═══ Text ═══

Letter to Dad

Felix V. Sitthivong

 

In the fall of 2019, I was accused by prison administration of helping to organize a work/hunger strike at Clallam Bay Corrections Center in Washington State to protest the discrimination and unjust treatment of prisoners. 

My door kicked was in. I shackled and thrown on a bus in the middle of night, then driven across the state to sit in the Hole at another Close Custody facility. My charge: causing a disturbance.

Although I was eventually released back into General Population, it was this event that sparked a heated conversation with you about mass incarceration. I know that my incarceration has always been, and continues to be a very sensitive subject for you, mom and everyone. Anyway, I know you can’t understand why I would “get involved in such a mess.” You kept asking why I couldn’t just be “good” for once in my life? “And what the fuck do you mean ‘mass incarceration,’ stupid?”

Shit, great question. Maybe this might help you understand: 

It’s no secret that mass incarceration in this country is deeply rooted in racist ideology and is a direct manifestation of America’s obsession with controlling and disenfranchising Black men. 

If you didn’t know—well, I guess now you know. And if you disagree, I encourage you to research the origins of our country’s law enforcement as slave patrols and then google “Ronald Reagan.”

Like those of us who continue to dispute history, you view the criminal justice system as a righteous institution that may have its flaws yet is even-handed. But on any given Sunday there are more than 2.3 million people jailed in the United States. In other words, mass incarceration is a systemic issue entrenched in power and control that affects us all. 

However, there’s no denying its history and the devastating effects it disproportionately has on people of color. In particular, our Black community.

═══

--- Problems to work on ---
1. In the letter to Dad, what charge was the writer given after being sent to the Hole at another facility?
2. Carry on the letter to Dad, picking up after its final sentence.

═══ Source excerpt ═══

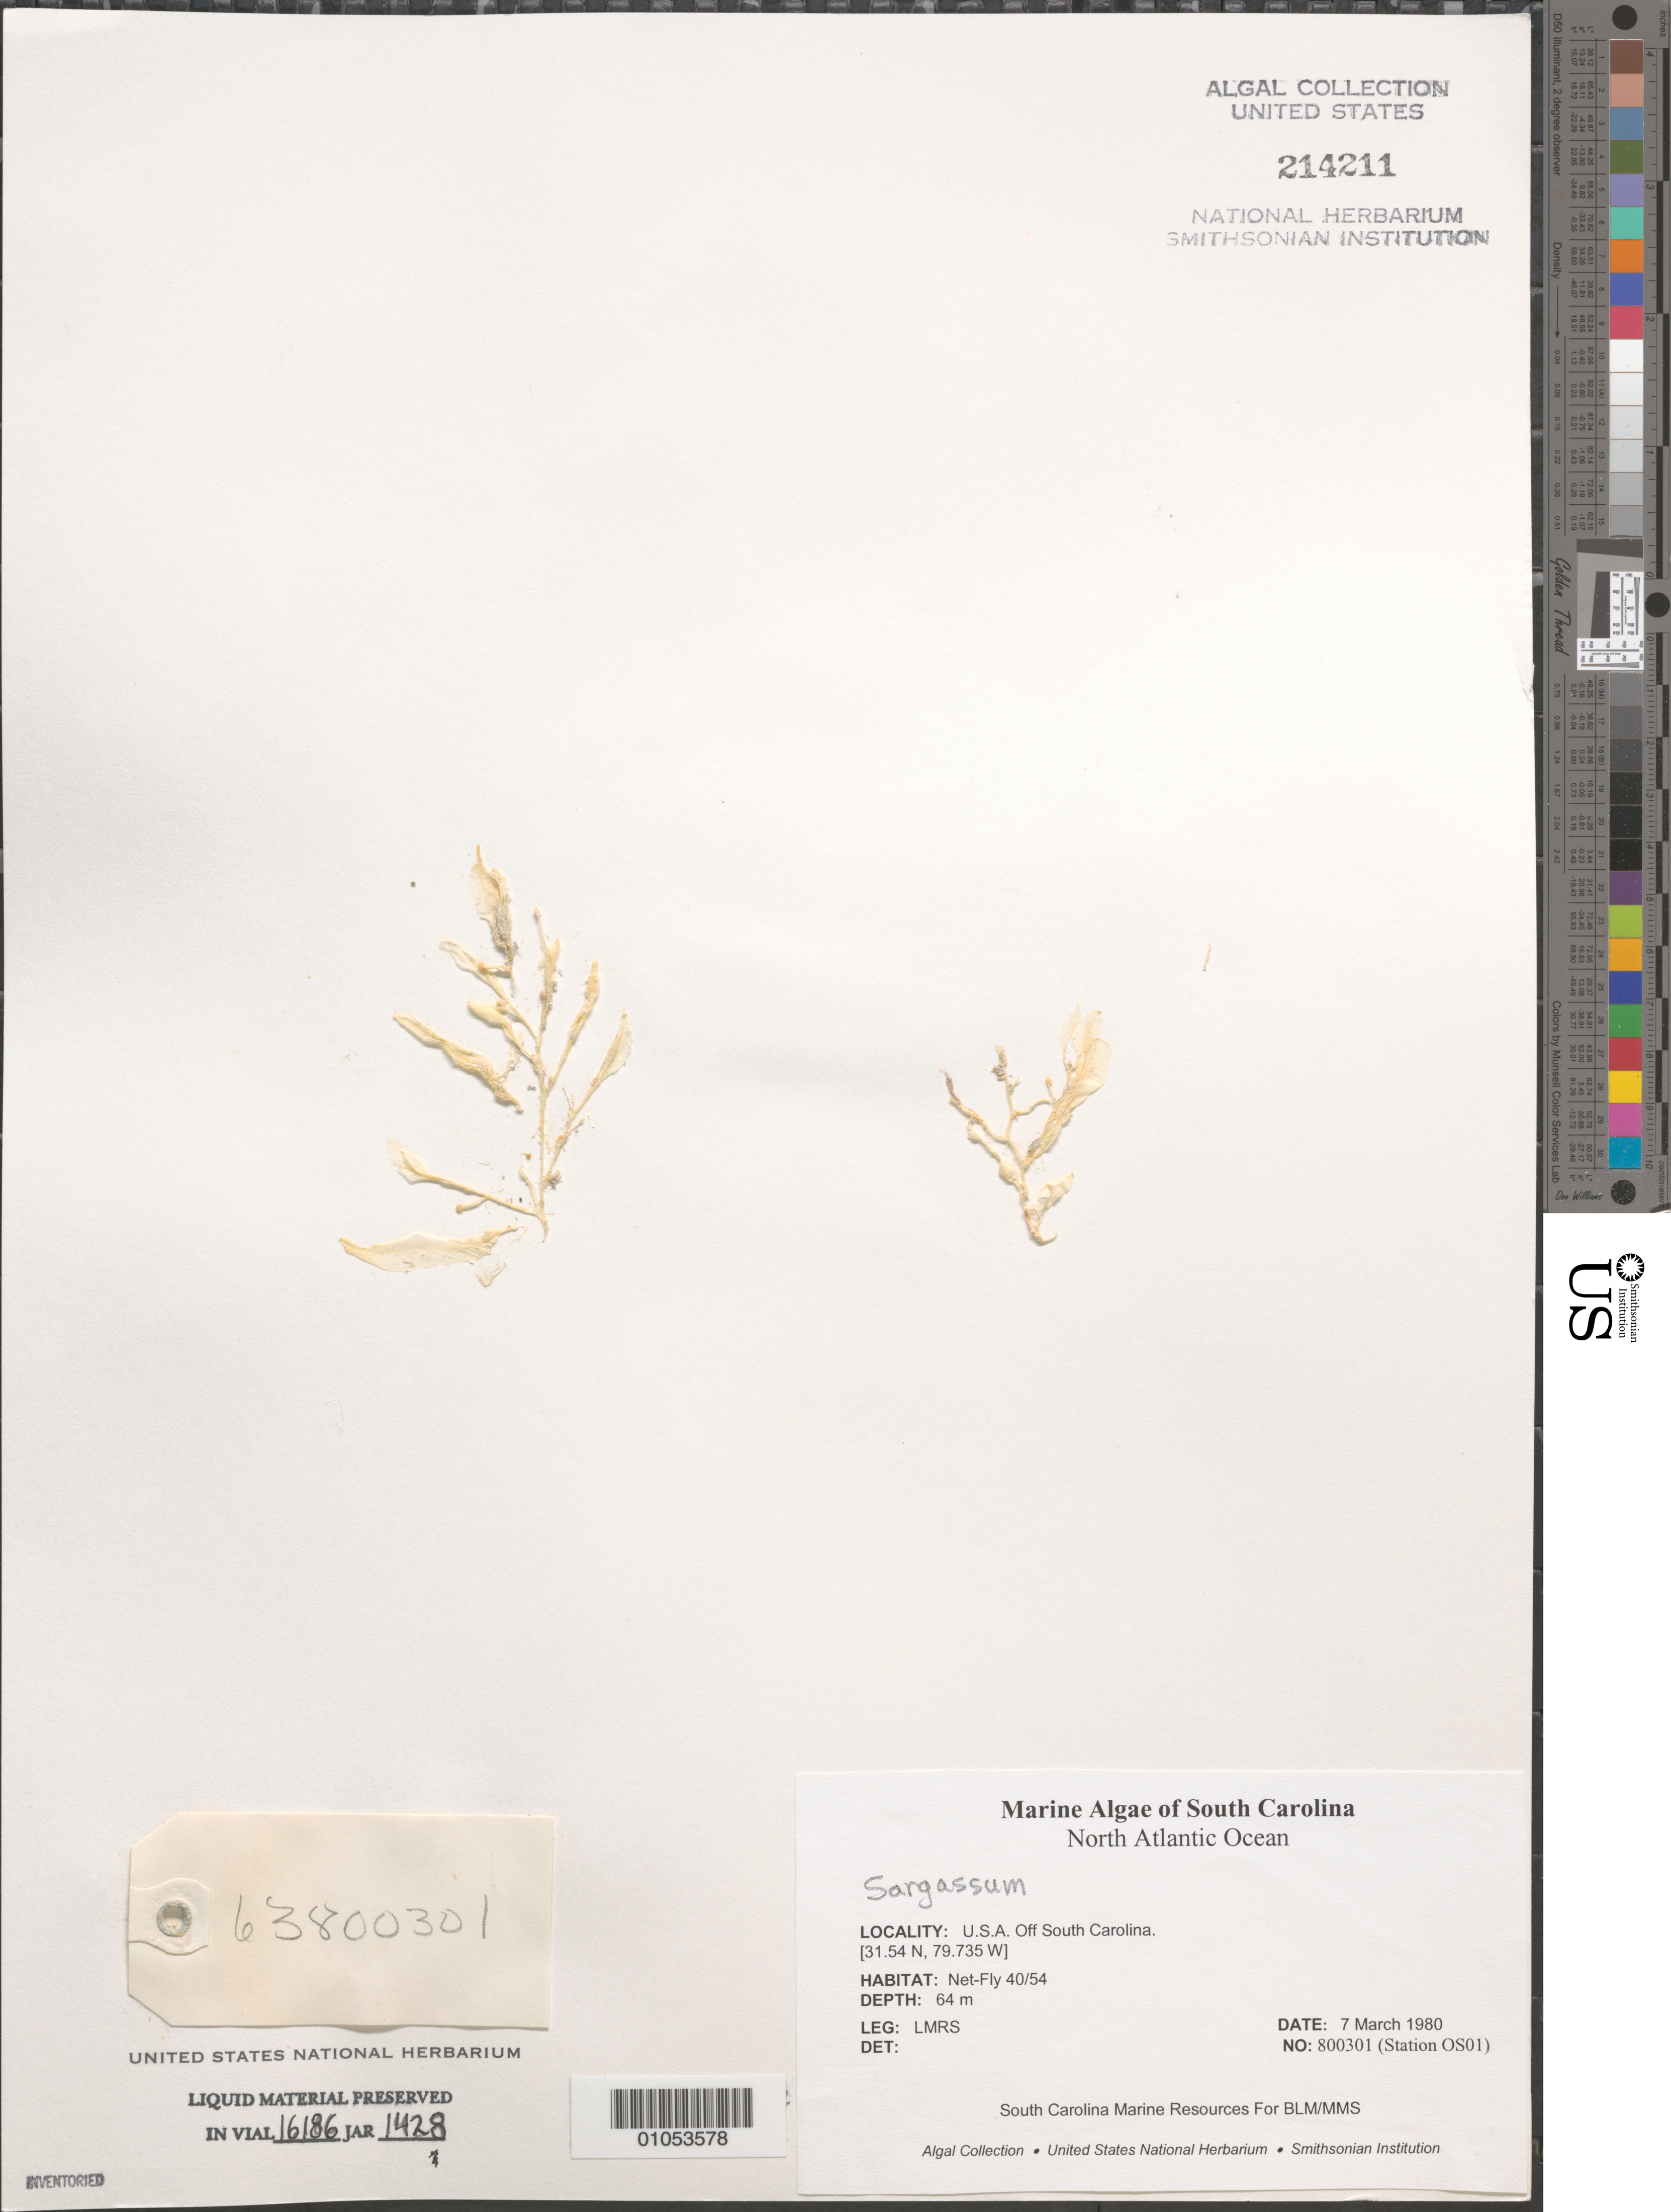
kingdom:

═══

--- The responses ---
1. Causing a disturbance.

2.
Nowhere has this taboo issue and the destruction of its people been concealed and neglected more than in our Asian American and Pacific Islander (AAPI) community and in particular our family.

Honestly, growing up, I can’t even recall if you ever even talked to me about the criminal justice system—except to promise me that if I ever went to jail you’d kill me. I guess in your eyes, that should have been enough of a deterrence.

Encounters with the criminal justice system by Asian Americans are more than often shunned and characterized as individual anomalies or familial failures, rather than a part of anything systemic. 

So when I was caught for my first case as a teenager for a burglary, I know you and mom took it tough and blamed yourselves. To them, my crime reflected negatively on you and on the way you raised me. As refugees from Laos, I couldn’t assume you would understand the issues that I faced everyday as a Southeast Asian American growing up in the inner city.

Skipping school because kids made fun of me for being in an ESL class (that I didn’t need by the way). Fighting all the time because another kid may have made a racist comment about “going back to China.” And eventually, becoming a member of the Crips when there were just too many of them to fight alone. To you, we were just lucky to be in America. I was supposed to be grateful.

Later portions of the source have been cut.